*TEXT PASSAGE*
# Cheese times



## grindstaff3 (Jul 17, 2008)

Alright i'm going to attempt my first cheese smoke using the can and soldering iron method.  it seems like the best for me from all my research.  i have a chargrill pro and it is currently sitting in the hot july sun.  should i wait untill dusk or night time to do my smoking??  also i have read about 100 different timelines for smoking the cheese.  anything from 1/2 hr. to 3 1/2 hours.  what is best and how do you know it's done?  also should i use ice no matter what??...Thanks guys


----------



## geek with fire (Jul 17, 2008)

I think you're going to need to do this at night.  You want to keep the temps below 90, which will be hard to do in the hot sun.

Time depends on how much smoke flavor you like.  I use cherry and apple chips and I smoke about 4 hours.  When you are done, seal it up and let it set in the fridge overnight to meld.


----------



## jbchoice1 (Jul 17, 2008)

that's about what I do too, but I smoke for 2hrs with a stronger wood.  but I have also hot smoked cheese.  we'll get into that later.  don't want to hyjack.


----------



## grindstaff3 (Jul 17, 2008)

wow that just seems like a very long time, 4hrs.  i hav some cherry and plum but could get ahold of mesquite or hickory chips or pellets.  i was thinking like 1 to 2 hours.  do you need to check it when the smoke quits flowing or just leave it for a certain time.  also how big of blocks do i need?  sorry for all the ?'s but i don't want 5 lbs. of melted cheese in my smoker lol


----------



## jbchoice1 (Jul 17, 2008)

you can do any size of cheese...  cheese sticks, blocks, grated, whatever floats your boat.  if you are worried about it melting or are doing a very soft cheese, the just put a pie plate or one of those aluminum foil toss away pans under it.  make clean up a piece of cake.


----------

*TASK INSTRUCTIONS*
1. From the cheese-smoking thread, reproduce word for word the passage starting with "that's about what" and going on through "want to hyjack.".
2. Answer these questions using the cheese-smoking thread.
(a) Below what temperature does geek with fire say to keep the temps?
(b) How long does jbchoice1 smoke cheese?
(c) What does jbchoice1 suggest putting under the cheese if it might melt?

*THE DATA*
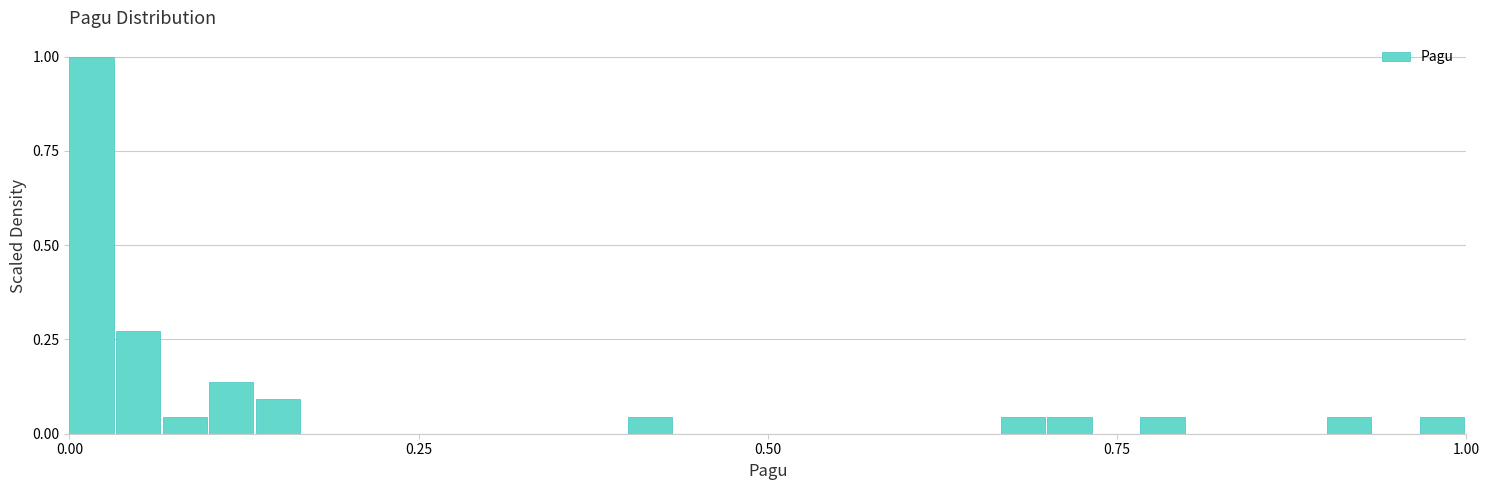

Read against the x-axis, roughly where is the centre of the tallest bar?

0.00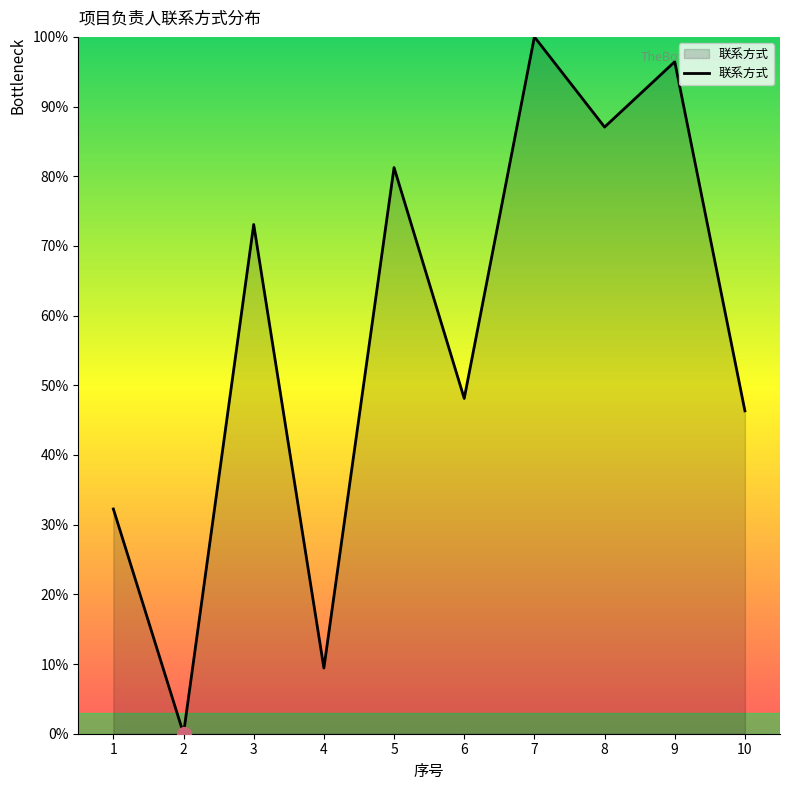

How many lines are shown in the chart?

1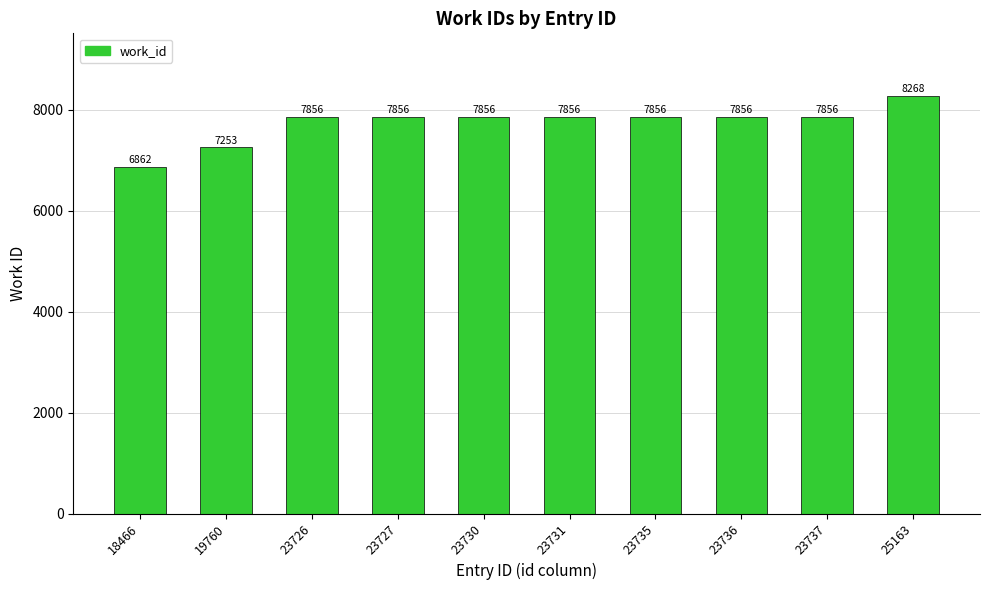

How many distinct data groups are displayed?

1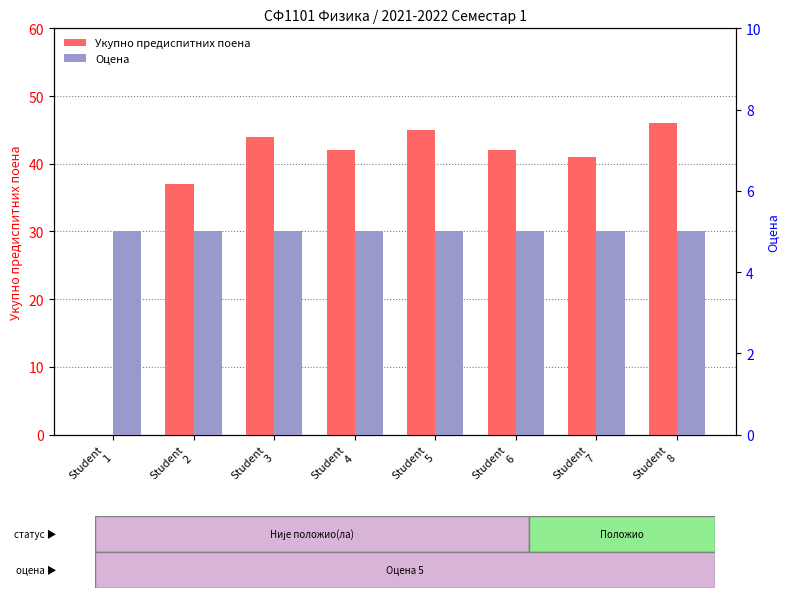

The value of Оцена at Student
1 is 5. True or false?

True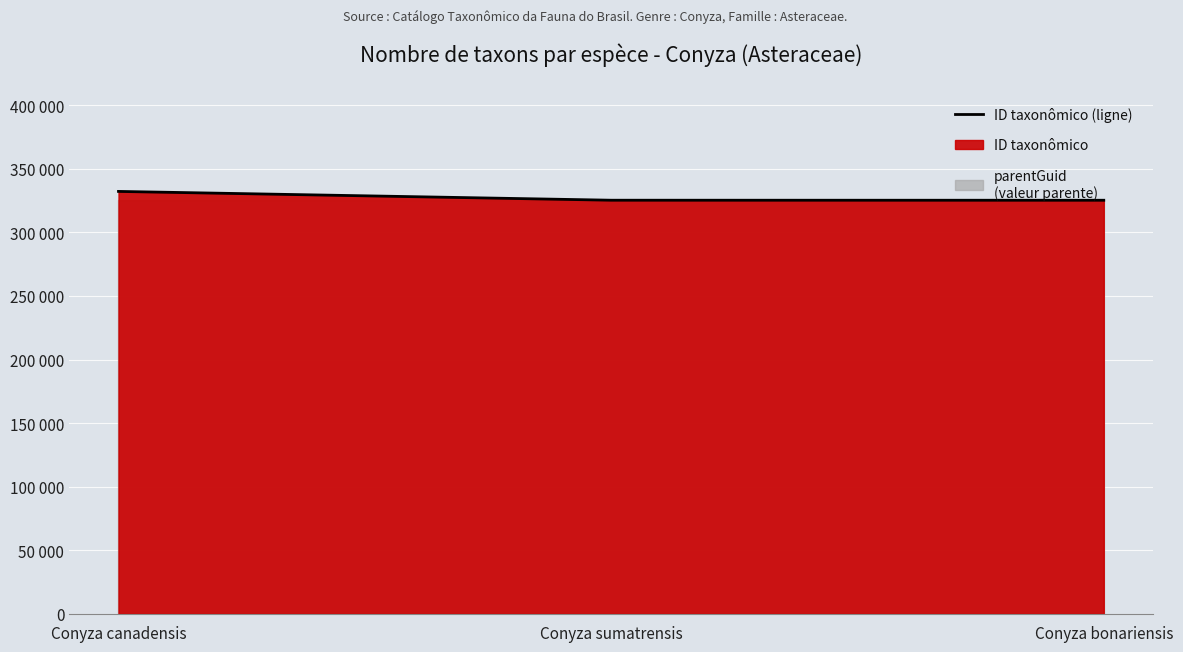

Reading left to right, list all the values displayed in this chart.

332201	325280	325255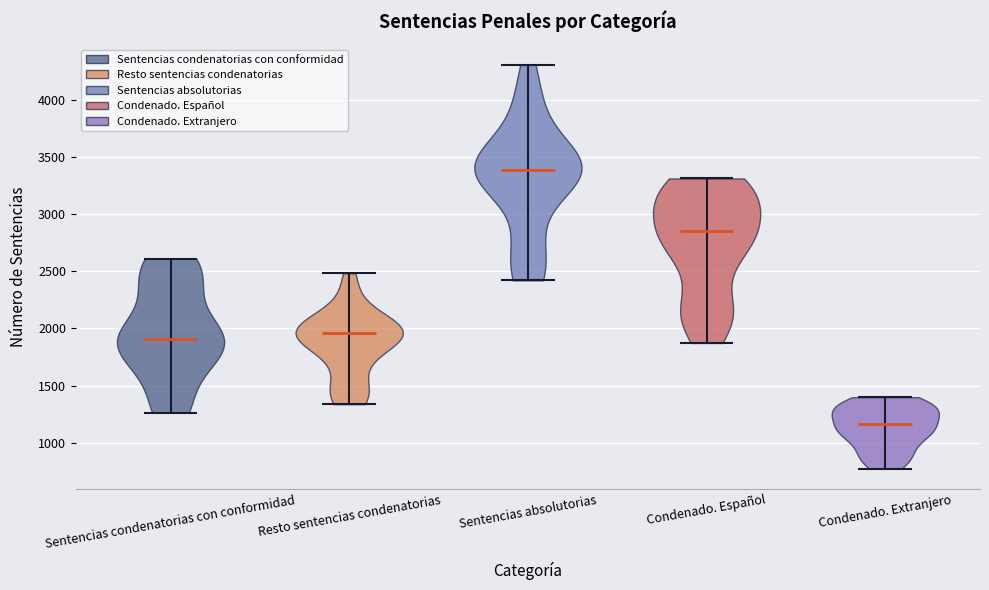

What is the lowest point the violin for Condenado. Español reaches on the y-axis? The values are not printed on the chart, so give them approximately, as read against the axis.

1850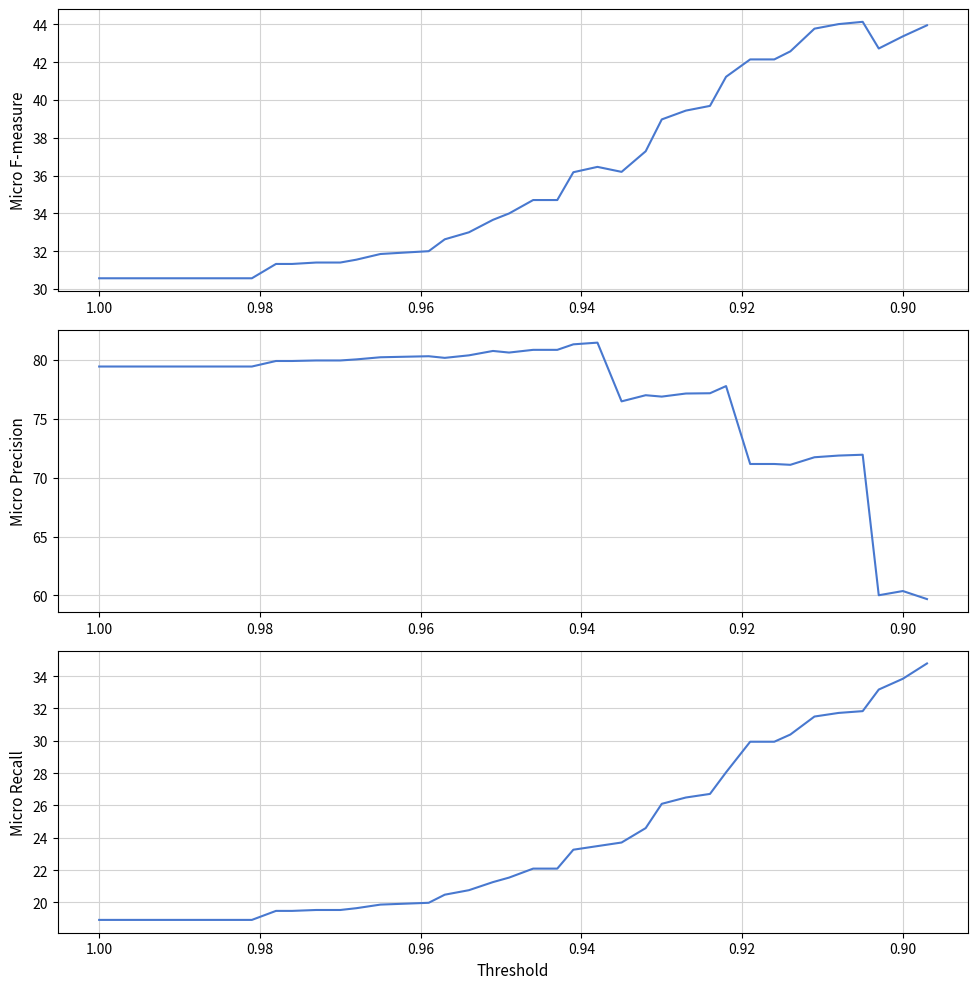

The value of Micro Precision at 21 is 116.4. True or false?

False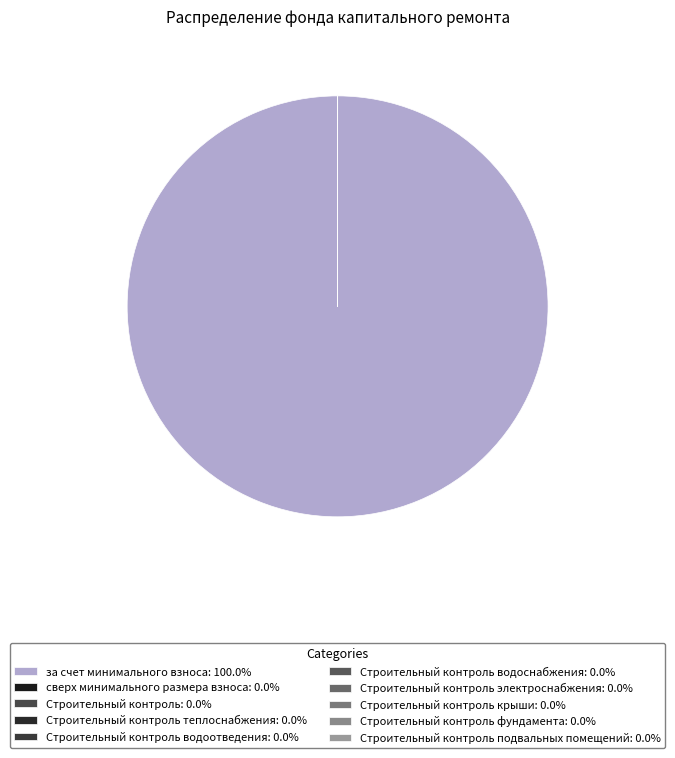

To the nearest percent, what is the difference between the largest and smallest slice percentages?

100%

*RESPONSES TO THE EXERCISE*
1.
that's about what I do too, but I smoke for 2hrs with a stronger wood.  but I have also hot smoked cheese.  we'll get into that later.  don't want to hyjack.

2.
(a) Below 90.
(b) 2 hours.
(c) A pie plate or an aluminum foil toss away pan.